Ce délai renvoyant de facto la date de sortie du Royaume-Uni après celle des élections européennes, nous sommes contraints d'envisager de reculer l'entrée en fonction d'une partie des parlementaires européens qui seront élus le 26 mai prochain.

L'objectif de ce projet de loi est donc d'appliquer la décision du Conseil européen du 28 juin 2018 relative à la composition du Parlement européen. En application du principe de proportionnalité dégressive, et pour refléter l'évolution démographique des pays de l'Union, celle-ci répartit entre quatorze États membres vingt-sept des soixante-treize sièges jusqu'alors dévolus au Royaume-Uni.
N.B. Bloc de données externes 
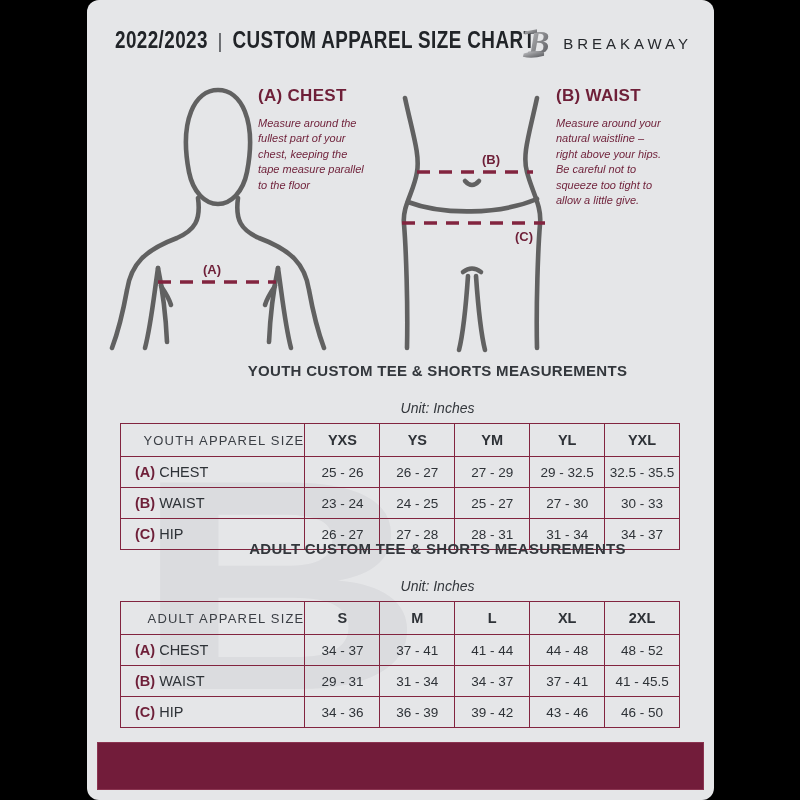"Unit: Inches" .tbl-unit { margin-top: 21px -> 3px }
Elle prévoit également la possibilité de reporter l'entrée en fonction de vingt-sept représentants élus au Parlement européen en 2019, dans l'éventualité où, au début de la nouvelle législature, le Royaume-Uni demeurerait membre de l'Union européenne.

Outre la France, treize États membres de l'Union pourraient donc voir le nombre de leurs représentants augmenter, avec toutefois le risque que ces élus supplémentaires ne doivent reporter la date de leur entrée en fonction : l'Italie, les Pays-Bas, le Danemark, l'Irlande, l'Espagne, la Suède, l'Autriche, la Finlande, la Pologne, la Slovaquie, l'Estonie, la Roumanie et la Croatie. Il ne s'agit donc pas d'un problème franco-français.
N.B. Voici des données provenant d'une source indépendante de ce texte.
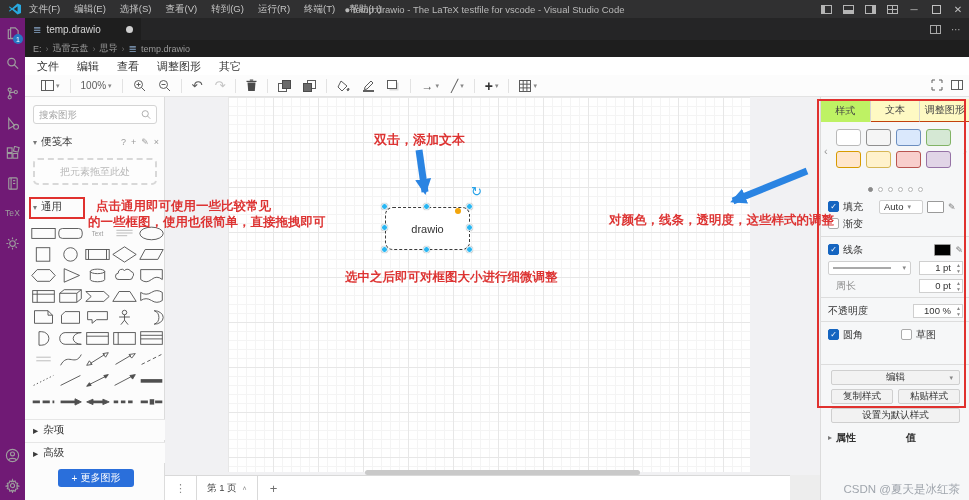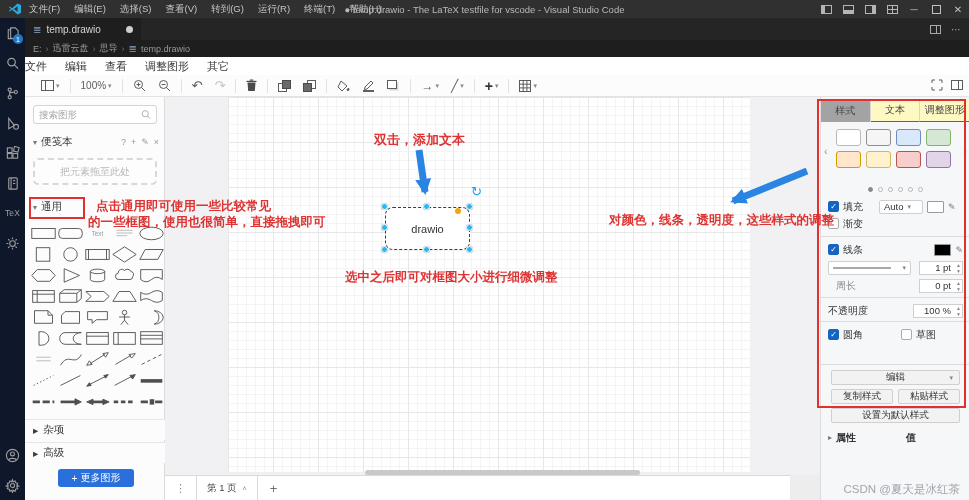"文件" .dw-menubar { padding-left: 0 -> 12px }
Il convient d'adapter la méthode de désignation des cinq élus supplémentaires accordés à la France suite au départ prochain du Royaume-Uni de l'Union européenne. C'est ubuesque, mais nécessaire sur le plan juridique : en attendant l'hypothétique départ définitif du Royaume-Uni, nous devons laisser au moins temporairement vacants les cinq derniers sièges sur les soixante-dix-neuf que compte la France.

Le présent projet de loi précise aussi la méthode selon laquelle les élus concernés seront désignés lors de la proclamation des résultats : ces cinq derniers sièges seront attribués à la représentation proportionnelle à la plus forte moyenne selon la règle prévue à l'article 3 de la loi du 7 juillet 1977. La commission nationale de recensement des votes, mentionnée à l'article 22 de cette même loi, proclamera les résultats du scrutin au plus tard le jeudi 30 mai 2019, désignant à cette occasion les élus dont l'entrée en fonction sera différée.

Tant que leur mandat n'aura pas officiellement débuté, ces cinq parlementaires déclarés élus ne pourront se voir opposer les droits et obligations attachés à la qualité de représentants au Parlement européen, notamment en matière d'incompatibilités. Ils pourront cependant être appelés, en leur qualité de suivant de liste, à occuper un siège devenu vacant, quel qu'en soit le motif, et ce avant même l'éventuelle sortie du Royaume-Uni de l'Union européenne.

Nous n'avons que rarement l'occasion de parler dans cet hémicycle de l'élection des représentants au Parlement européen. L'Europe et ses institutions, telles qu'elles fonctionnent aujourd'hui, sont en effet devenues pour un trop grand nombre de nos concitoyens un sujet de défiance plutôt que d'espérance. L'Europe est souvent critiquée. Elle est ainsi accusée – parfois à raison – d'alourdir les normes dans des domaines où sa compétence ne paraît pas essentielle ou, à l'inverse, de ne pas légiférer dans certains domaines de l'action publique où les seules réponses crédibles ne peuvent être apportées qu'à l'échelle européenne.

L'Union européenne doit trouver un nouveau souffle en suscitant l'adhésion démocratique et en assurant la protection des droits de ses citoyens. Si les citoyens européens ne se sentent pas protégés, ils continueront en effet de se détourner d'elle et ce grand projet issu des cendres de la Seconde guerre mondiale finira par se déliter jusqu'à disparaître ou n'être plus qu'une coquille vide. L'Europe doit être un outil de puissance et non une excuse de faiblesse. Dans un tel contexte, les élections du 26 mai prochain revêtent un enjeu important.

Le groupe UDI, Agir et indépendants est favorable à l'adoption de ce texte, tant en raison de ses modalités que de sa finalité. Cependant, nous souhaitons que les Britanniques trouvent une façon rapide et démocratique de concrétiser leur volonté de sortir définitivement de l'Union européenne, ou bien de revenir sur ce choix.